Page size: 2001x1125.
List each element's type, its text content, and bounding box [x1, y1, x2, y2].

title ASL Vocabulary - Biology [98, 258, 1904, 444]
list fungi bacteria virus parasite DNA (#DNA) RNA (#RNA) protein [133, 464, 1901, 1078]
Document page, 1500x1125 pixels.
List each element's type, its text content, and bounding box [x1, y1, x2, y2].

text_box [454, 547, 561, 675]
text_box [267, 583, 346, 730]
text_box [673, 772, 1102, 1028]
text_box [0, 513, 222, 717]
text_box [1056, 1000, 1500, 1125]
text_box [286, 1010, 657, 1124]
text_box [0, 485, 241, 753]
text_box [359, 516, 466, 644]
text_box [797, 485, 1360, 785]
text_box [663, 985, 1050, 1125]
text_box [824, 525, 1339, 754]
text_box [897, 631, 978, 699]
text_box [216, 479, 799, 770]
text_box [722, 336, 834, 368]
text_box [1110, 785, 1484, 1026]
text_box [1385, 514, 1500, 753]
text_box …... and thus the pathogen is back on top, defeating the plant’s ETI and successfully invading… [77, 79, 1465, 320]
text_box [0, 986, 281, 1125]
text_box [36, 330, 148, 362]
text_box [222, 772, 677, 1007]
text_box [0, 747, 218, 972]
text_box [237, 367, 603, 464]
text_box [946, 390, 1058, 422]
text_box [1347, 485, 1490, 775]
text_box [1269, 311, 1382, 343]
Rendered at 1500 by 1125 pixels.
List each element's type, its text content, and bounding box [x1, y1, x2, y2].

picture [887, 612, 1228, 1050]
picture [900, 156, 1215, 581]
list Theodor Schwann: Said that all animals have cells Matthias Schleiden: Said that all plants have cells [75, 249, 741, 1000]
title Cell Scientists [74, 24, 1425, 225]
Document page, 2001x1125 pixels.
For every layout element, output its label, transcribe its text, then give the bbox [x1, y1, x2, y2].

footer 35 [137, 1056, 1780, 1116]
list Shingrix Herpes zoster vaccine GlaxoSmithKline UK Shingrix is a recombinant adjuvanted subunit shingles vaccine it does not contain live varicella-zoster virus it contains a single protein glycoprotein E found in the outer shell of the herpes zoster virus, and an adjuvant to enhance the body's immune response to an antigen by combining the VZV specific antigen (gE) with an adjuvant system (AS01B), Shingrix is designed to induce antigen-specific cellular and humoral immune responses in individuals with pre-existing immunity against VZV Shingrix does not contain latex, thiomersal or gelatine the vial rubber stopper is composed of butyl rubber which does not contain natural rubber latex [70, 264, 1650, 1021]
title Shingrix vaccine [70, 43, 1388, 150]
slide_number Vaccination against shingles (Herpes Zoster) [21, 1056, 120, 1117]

____________________

TASK TO COMPLETE: Retype only the lines above between the line with "text_box [359, 516, 466, 644]" and the line with "Rendered at 1500 by 1125 pixels.", counting those two lines as well, and keep every character as it is.

EXERCISE SOLUTION:
text_box [359, 516, 466, 644]
text_box [797, 485, 1360, 785]
text_box [663, 985, 1050, 1125]
text_box [824, 525, 1339, 754]
text_box [897, 631, 978, 699]
text_box [216, 479, 799, 770]
text_box [722, 336, 834, 368]
text_box [1110, 785, 1484, 1026]
text_box [1385, 514, 1500, 753]
text_box …... and thus the pathogen is back on top, defeating the plant’s ETI and successfully invading… [77, 79, 1465, 320]
text_box [0, 986, 281, 1125]
text_box [36, 330, 148, 362]
text_box [222, 772, 677, 1007]
text_box [0, 747, 218, 972]
text_box [237, 367, 603, 464]
text_box [946, 390, 1058, 422]
text_box [1347, 485, 1490, 775]
text_box [1269, 311, 1382, 343]
Rendered at 1500 by 1125 pixels.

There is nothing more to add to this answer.